You may have seen the headlines last week about a series of worm attacks on Twitter. As we know that many of you use the site (and maybe even follow the team here at Lavasoft on it) we’d like to take a moment to clarify what it was and how you can stay safe.

 

The worms on Twitter were part of a cross-site scripting, or XSS, attack. Rather than a file that is installed on your machine, the infection is malicious code injected into the web page itself.

How do you protect yourself from this type of threat? Learning a bit about Java vulnerabilities (Java and HTML are the languages usually used for XSS exploits) within your browser of choice can help to mitigate your risk of infection.
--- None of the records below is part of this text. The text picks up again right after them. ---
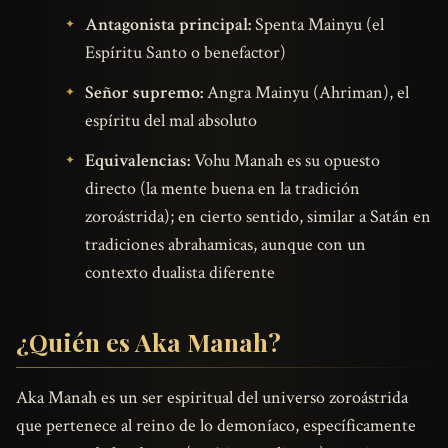
Antagonista principal:
Spenta Mainyu (el
Espíritu Santo o benefactor)
Señor supremo:
Angra Mainyu (Ahriman), el
espíritu del mal absoluto
Equivalencias:
Vohu Manah es su opuesto
directo (la mente buena en la tradición
zoroástrida); en cierto sentido, similar a Satán en
tradiciones abrahamicas, aunque con un
contexto dualista diferente
¿Quién es Aka Manah?
Aka Manah es un ser espiritual del universo zoroástrida
que pertenece al reino de lo demoníaco, específicamente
You can consider turning off or blocking JavaScript within your browser. This may not be practical, though, for all users since some sites may require JavaScript to function properly.

Another solution is to install Firefox and take advantage of the “NoScript
plug-in, which can block JavaScript exploits from automatically running if you visit a compromised website. While it can take some getting used to in order to
learn how to use this plug-in properly, the end result of knowing what a web page is really trying to do when it loads in your browser – and controlling what
scripts can and can’t run – may be well worth the learning curve.